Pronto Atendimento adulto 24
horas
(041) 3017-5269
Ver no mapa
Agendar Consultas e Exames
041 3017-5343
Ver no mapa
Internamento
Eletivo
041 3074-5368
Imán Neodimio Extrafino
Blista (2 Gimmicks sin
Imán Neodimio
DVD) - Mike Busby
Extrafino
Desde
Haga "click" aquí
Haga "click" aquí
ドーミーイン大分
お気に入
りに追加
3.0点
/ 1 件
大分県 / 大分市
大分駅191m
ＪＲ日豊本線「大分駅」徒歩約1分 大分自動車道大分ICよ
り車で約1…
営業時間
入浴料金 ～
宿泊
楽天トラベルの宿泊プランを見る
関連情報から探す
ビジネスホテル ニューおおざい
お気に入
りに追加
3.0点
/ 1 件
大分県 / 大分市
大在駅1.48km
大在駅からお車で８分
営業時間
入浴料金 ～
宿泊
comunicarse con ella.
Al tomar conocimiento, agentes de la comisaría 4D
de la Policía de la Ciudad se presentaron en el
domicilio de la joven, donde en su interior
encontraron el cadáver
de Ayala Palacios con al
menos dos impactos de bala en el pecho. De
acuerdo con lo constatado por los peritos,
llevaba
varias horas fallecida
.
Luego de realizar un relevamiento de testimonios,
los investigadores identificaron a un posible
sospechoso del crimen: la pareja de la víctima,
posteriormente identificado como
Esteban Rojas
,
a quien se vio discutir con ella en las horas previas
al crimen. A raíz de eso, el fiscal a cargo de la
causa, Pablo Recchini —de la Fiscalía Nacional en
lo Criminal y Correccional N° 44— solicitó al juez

ASSIGNED TASK:
A faithful copy of the lines from the line containing "acuerdo con lo" to the end of the data should be set down, both ends included, and nothing more.

RESPONSE TO THIS TASK:
acuerdo con lo constatado por los peritos,
llevaba
varias horas fallecida
.
Luego de realizar un relevamiento de testimonios,
los investigadores identificaron a un posible
sospechoso del crimen: la pareja de la víctima,
posteriormente identificado como
Esteban Rojas
,
a quien se vio discutir con ella en las horas previas
al crimen. A raíz de eso, el fiscal a cargo de la
causa, Pablo Recchini —de la Fiscalía Nacional en
lo Criminal y Correccional N° 44— solicitó al juez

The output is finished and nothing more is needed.